I was always interested in how the mind worked. For a time, I wanted to be a psychotherapist. But my study of people quickly took a journalistic and literary turn. I am happy that it did. I was writing my doctoral dissertation in the morning and would break in the afternoon to write magazine and newspaper stories. At first, it was for free weeklies, and then for the Chicago Reader. One day, the Chicago Sun-Times asked me to apply. After a couple of years there, I heard from the Times.

Where would you be without the ‘miraculous’ meeting with the professor who pushed you to go to college?

Life would have been much different. For starters, I might have ended up working at the local shipyard, which was shrinking steadily by the year and that soon closed. In my senior year of high school, Eugene Sparrow, a professor from Widener, happened into a League of Women Voters office in Chester, where I was hanging out eating doughnuts and watching other guys play pool.
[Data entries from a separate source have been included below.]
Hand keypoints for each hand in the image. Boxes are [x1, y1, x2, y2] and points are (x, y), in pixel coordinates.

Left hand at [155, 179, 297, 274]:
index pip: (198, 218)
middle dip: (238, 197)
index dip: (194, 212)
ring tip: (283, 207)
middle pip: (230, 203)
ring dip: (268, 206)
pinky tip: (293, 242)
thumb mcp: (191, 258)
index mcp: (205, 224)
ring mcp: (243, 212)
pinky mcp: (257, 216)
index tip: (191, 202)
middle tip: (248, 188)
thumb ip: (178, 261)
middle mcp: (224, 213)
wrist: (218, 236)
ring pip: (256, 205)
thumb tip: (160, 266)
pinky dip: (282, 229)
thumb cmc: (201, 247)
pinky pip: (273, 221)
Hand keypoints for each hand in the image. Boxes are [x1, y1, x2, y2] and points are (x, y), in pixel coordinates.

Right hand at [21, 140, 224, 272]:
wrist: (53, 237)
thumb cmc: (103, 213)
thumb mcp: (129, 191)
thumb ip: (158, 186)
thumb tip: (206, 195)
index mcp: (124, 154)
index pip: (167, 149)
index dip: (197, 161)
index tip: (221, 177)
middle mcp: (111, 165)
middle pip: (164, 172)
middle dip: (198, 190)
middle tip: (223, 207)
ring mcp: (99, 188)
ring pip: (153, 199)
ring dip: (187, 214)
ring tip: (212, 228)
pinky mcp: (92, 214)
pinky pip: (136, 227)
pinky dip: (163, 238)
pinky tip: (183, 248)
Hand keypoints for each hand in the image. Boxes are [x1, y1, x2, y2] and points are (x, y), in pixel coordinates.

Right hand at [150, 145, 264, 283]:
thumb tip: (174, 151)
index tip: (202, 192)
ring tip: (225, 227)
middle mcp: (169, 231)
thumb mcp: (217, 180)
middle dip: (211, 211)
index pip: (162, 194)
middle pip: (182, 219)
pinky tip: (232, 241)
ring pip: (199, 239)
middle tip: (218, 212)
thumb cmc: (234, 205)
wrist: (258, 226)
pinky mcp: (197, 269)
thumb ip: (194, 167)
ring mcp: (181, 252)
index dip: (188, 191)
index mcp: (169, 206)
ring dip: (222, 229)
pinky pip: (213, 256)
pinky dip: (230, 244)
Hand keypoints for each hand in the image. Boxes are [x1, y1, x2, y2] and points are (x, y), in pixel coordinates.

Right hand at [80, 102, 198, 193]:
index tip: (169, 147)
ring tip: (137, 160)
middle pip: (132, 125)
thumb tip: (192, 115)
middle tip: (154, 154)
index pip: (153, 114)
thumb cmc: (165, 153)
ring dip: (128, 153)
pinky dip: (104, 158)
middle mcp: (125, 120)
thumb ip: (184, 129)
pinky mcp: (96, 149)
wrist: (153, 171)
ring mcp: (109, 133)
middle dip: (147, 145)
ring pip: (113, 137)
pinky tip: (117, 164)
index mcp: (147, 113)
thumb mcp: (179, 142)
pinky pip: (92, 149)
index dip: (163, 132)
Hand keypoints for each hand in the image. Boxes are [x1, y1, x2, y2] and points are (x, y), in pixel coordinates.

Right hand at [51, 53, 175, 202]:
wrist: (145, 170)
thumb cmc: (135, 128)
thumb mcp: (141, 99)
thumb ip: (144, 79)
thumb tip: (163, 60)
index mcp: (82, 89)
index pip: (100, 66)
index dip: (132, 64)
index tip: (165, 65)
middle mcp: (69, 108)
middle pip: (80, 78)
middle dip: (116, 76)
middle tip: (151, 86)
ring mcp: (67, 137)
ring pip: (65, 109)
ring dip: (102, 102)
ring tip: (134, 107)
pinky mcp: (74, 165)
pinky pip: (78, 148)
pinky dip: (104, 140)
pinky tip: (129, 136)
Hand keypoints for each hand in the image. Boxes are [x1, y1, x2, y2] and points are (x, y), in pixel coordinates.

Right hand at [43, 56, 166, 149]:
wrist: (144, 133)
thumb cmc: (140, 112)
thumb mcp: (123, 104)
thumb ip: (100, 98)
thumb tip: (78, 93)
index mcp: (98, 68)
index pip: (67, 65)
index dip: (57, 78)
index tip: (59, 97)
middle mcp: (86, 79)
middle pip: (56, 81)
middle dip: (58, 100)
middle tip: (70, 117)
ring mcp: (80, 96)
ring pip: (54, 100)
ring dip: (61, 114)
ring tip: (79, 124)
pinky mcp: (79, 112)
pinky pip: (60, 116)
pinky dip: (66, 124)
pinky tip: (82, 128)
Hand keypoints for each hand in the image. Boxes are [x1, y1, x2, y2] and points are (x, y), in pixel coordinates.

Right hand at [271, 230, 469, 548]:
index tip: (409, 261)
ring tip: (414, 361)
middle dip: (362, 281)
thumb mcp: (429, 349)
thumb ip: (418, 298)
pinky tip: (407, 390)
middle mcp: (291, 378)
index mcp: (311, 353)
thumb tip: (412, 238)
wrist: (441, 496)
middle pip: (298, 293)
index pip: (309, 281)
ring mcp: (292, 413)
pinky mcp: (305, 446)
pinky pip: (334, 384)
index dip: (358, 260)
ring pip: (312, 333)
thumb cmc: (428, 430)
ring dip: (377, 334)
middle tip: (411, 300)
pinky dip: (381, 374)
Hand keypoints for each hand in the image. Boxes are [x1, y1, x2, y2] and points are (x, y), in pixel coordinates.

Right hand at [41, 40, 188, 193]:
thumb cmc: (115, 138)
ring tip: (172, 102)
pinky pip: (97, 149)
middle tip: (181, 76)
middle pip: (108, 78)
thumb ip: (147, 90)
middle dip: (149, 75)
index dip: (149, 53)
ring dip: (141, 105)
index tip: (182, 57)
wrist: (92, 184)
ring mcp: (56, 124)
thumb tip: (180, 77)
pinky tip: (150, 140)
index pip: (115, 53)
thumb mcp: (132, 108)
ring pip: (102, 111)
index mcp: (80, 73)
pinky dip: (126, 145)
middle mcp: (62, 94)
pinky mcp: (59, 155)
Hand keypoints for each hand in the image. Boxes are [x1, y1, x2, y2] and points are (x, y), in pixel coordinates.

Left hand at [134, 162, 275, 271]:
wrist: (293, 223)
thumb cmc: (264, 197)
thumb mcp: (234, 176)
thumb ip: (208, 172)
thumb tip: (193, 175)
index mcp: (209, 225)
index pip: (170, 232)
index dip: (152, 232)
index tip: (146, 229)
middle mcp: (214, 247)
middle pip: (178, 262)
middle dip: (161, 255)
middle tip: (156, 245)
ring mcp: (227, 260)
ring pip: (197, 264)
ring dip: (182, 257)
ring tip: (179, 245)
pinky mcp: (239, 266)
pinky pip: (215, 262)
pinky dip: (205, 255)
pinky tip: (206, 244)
We fell into a conversation.... He was visibly shocked when I said I had no plans for college and needed to get a job.... He decided I would be perfect for a summer preparatory program the college was starting.

The moral of the story, of course, is that talented young people are everywhere and can succeed — and even flourish — if given the opportunity

In ‘Parallel Time,’ you wrote about your brother, Blake, who sold drugs and was murdered at 22. The book wrestled with questions about responsibilities to family members while carving out your own life. Did you worry if you could have helped him?

When I was touring with my memoir, young people often criticized me for what they saw as the abandonment of my younger brother and argued that I had not done enough to ‘save’ him.

In response, I would tell them: ‘You can prod, guide, castigate, encourage, and all the rest. But in the end, you cannot live people’s lives for them.’ It may sound callous, but it is indisputably true.